Besides playing for the White Sox, Martínez also spent playing time as a utility player with the Indians and made his last major-league appearance with the Angels in 1995. He is perhaps best remembered as the batter who hit the long fly ball that bounced off José Canseco's head for a home run on May 26, 1993.

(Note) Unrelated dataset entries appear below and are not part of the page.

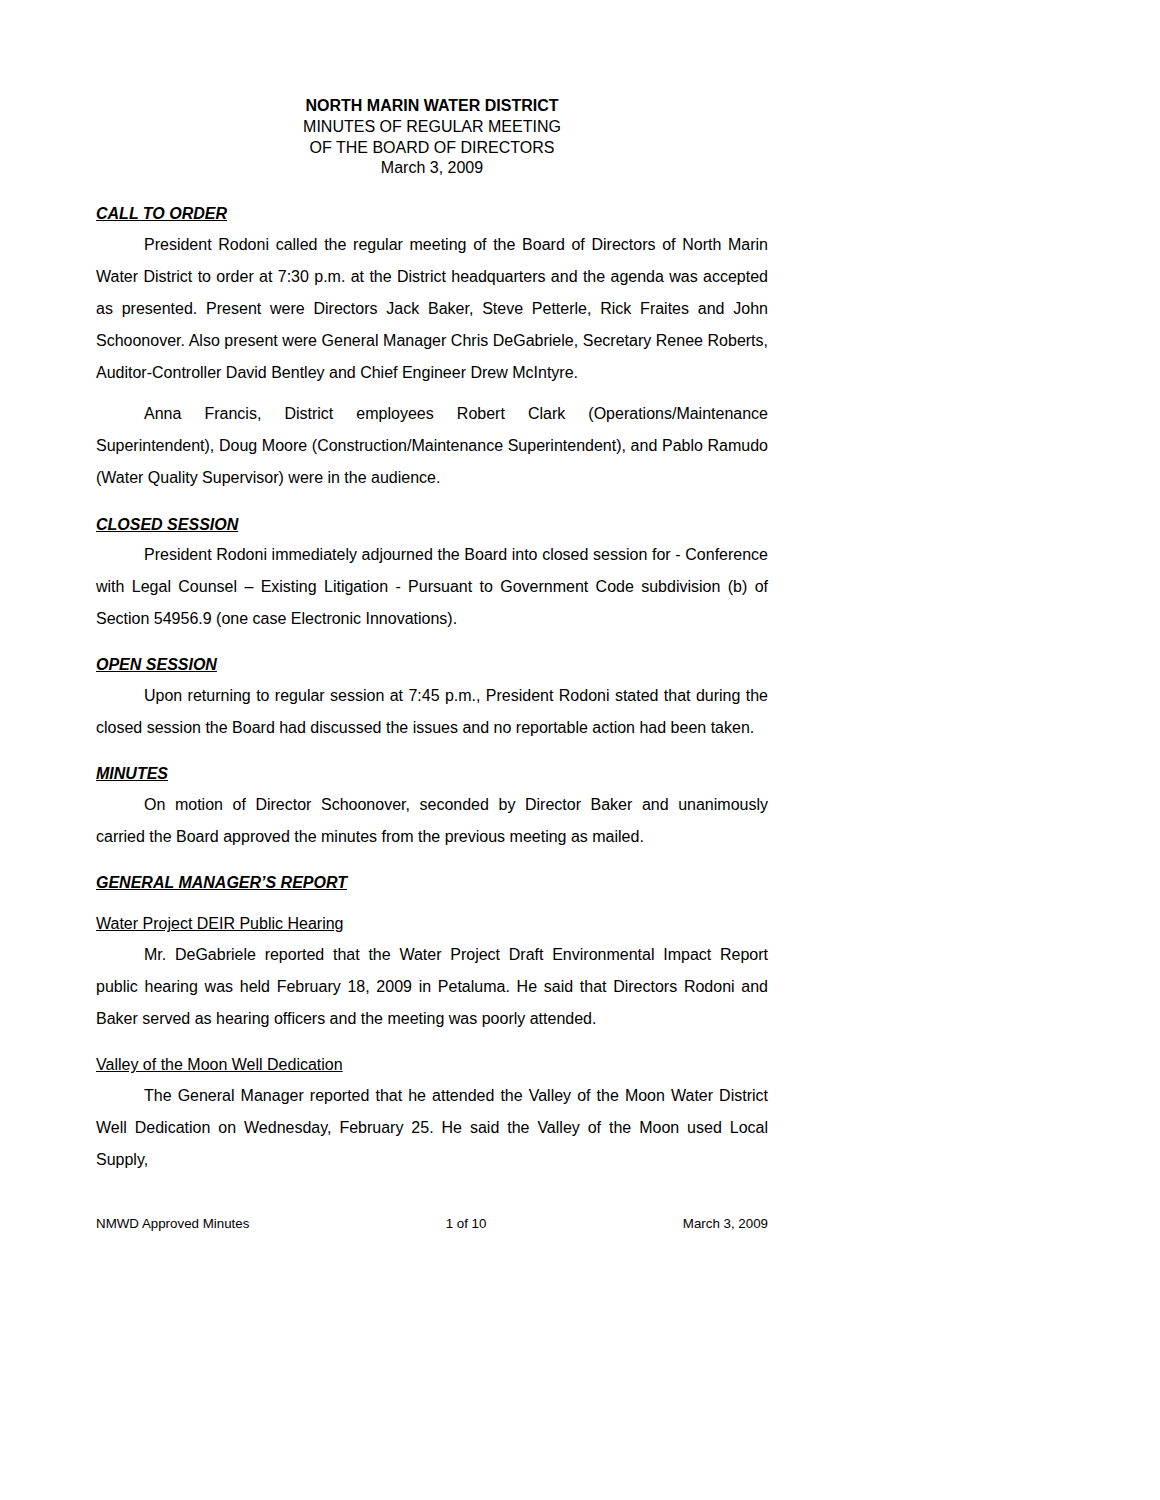NORTH MARIN WATER DISTRICT
MINUTES OF REGULAR MEETING
OF THE BOARD OF DIRECTORS
March 3, 2009
CALL TO ORDER
President Rodoni called the regular meeting of the Board of Directors of North Marin Water District to order at 7:30 p.m. at the District headquarters and the agenda was accepted as presented. Present were Directors Jack Baker, Steve Petterle, Rick Fraites and John Schoonover. Also present were General Manager Chris DeGabriele, Secretary Renee Roberts, Auditor-Controller David Bentley and Chief Engineer Drew McIntyre.
Anna Francis, District employees Robert Clark (Operations/Maintenance Superintendent), Doug Moore (Construction/Maintenance Superintendent), and Pablo Ramudo (Water Quality Supervisor) were in the audience.
CLOSED SESSION
President Rodoni immediately adjourned the Board into closed session for - Conference with Legal Counsel – Existing Litigation - Pursuant to Government Code subdivision (b) of Section 54956.9 (one case Electronic Innovations).
OPEN SESSION
Upon returning to regular session at 7:45 p.m., President Rodoni stated that during the closed session the Board had discussed the issues and no reportable action had been taken.
MINUTES
On motion of Director Schoonover, seconded by Director Baker and unanimously carried the Board approved the minutes from the previous meeting as mailed.
GENERAL MANAGER’S REPORT
Water Project DEIR Public Hearing
Mr. DeGabriele reported that the Water Project Draft Environmental Impact Report public hearing was held February 18, 2009 in Petaluma. He said that Directors Rodoni and Baker served as hearing officers and the meeting was poorly attended.
Valley of the Moon Well Dedication
The General Manager reported that he attended the Valley of the Moon Water District Well Dedication on Wednesday, February 25. He said the Valley of the Moon used Local Supply,
NMWD Approved Minutes 1 of 10 March 3, 2009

In a seven-season career in MLB, Martínez was a .258 hitter with 25 home runs and 161 RBI in 465 game appearances. His minor-league totals include a .276 batting average with 50 homers and 310 RBI in 595 games. He was a reinforcement player for the Águilas del Zulia club that won the 1989 Caribbean Series title.

==Personal life==
His son, José Martínez, is an outfielder who has played minor league baseball for the White Sox, Atlanta Braves, Kansas City Royals and St. Louis Cardinals, and in the major leagues with the Cardinals in 2016–2019, Tampa Bay Rays and Chicago Cubs in 2020, and currently plays for the New York Mets. While playing for the Royals' Triple-A affiliate Omaha Storm Chasers in 2015, he broke the Pacific Coast League (PCL) record with a .384 average and led the league in on-base percentage (OBP, .461) and was an All-Star.

Martínez died on January 24, 2006, in Catia La Mar, Vargas, at age 40 after a long battle with stomach cancer, according to an article about his son in issue #2 of Cardinals Gameday Magazine.